→ **USING THE INFORMATION**
a) Copy the testimony excerpt word for word, in full.
b) In the rows, from the first line through the line containing "0: (346, 339)", inclusive, rename "top-left" to "upper-left" and leave everything else unchanged. Give back only those lines.

→ **EXCERPT**
Amy Huizenga told jurors in Anthony's capital murder trial that the two previously were close friends and that Anthony complained frequently about her parents, particularly her mother. Anthony's relationship with her mother was "strained. It was hard. Her mom was continually agitated with her," Huizenga said. "I remember she told me her mom had told her she was an unfit mother. She was extremely upset about that."

But Anthony was agitated at her mother as well, as she had to cancel plans "fairly frequently" because she had no one to watch her daughter, Huizenga testified. It was happening more frequently during the spring of 2008, Huizenga said, and the "frustration was greater."

In late June, Anthony told her that she was keeping Caylee away from her parents, as they were having marital problems and were considering divorce, and "she wanted to keep Caylee out of the drama."

But actually, by late June, Caylee was missing. The last time the little girl was seen was June 16, and she was not reported missing until July 15 by Cindy Anthony, Casey Anthony's mother.

Casey Anthony, 25, is charged with seven counts in Caylee's death, including first-degree murder, aggravated child abuse and misleading police. If convicted, she could face the death penalty.

→ **EXTRACTED ENTRIES**
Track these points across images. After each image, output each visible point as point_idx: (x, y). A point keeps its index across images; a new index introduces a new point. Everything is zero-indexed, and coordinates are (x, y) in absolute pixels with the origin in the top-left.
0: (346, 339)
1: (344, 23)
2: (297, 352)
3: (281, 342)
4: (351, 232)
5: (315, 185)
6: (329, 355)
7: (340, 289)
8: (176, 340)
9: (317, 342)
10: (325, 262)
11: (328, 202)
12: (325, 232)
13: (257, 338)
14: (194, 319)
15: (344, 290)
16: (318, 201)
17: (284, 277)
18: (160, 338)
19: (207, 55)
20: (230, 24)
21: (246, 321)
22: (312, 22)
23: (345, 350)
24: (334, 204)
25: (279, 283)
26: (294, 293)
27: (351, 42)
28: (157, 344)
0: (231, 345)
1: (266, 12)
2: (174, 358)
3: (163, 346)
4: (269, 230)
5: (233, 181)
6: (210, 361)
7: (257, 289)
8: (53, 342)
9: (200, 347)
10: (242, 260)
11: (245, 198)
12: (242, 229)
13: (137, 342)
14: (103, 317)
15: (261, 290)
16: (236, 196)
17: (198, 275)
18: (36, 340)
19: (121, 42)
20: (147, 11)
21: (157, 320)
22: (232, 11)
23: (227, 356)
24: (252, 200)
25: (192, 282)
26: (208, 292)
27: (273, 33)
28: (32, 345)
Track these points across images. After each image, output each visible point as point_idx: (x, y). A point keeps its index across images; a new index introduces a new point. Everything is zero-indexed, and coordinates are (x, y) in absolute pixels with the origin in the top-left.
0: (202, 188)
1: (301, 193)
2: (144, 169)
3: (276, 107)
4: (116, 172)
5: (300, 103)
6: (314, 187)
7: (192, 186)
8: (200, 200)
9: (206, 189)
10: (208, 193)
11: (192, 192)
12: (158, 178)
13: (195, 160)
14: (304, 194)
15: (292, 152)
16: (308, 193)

→ **TASK-BY-TASK SOLUTIONS**
a)
Amy Huizenga told jurors in Anthony's capital murder trial that the two previously were close friends and that Anthony complained frequently about her parents, particularly her mother. Anthony's relationship with her mother was "strained. It was hard. Her mom was continually agitated with her," Huizenga said. "I remember she told me her mom had told her she was an unfit mother. She was extremely upset about that."

But Anthony was agitated at her mother as well, as she had to cancel plans "fairly frequently" because she had no one to watch her daughter, Huizenga testified. It was happening more frequently during the spring of 2008, Huizenga said, and the "frustration was greater."

In late June, Anthony told her that she was keeping Caylee away from her parents, as they were having marital problems and were considering divorce, and "she wanted to keep Caylee out of the drama."

But actually, by late June, Caylee was missing. The last time the little girl was seen was June 16, and she was not reported missing until July 15 by Cindy Anthony, Casey Anthony's mother.

Casey Anthony, 25, is charged with seven counts in Caylee's death, including first-degree murder, aggravated child abuse and misleading police. If convicted, she could face the death penalty.

b)
Track these points across images. After each image, output each visible point as point_idx: (x, y). A point keeps its index across images; a new index introduces a new point. Everything is zero-indexed, and coordinates are (x, y) in absolute pixels with the origin in the upper-left.
0: (346, 339)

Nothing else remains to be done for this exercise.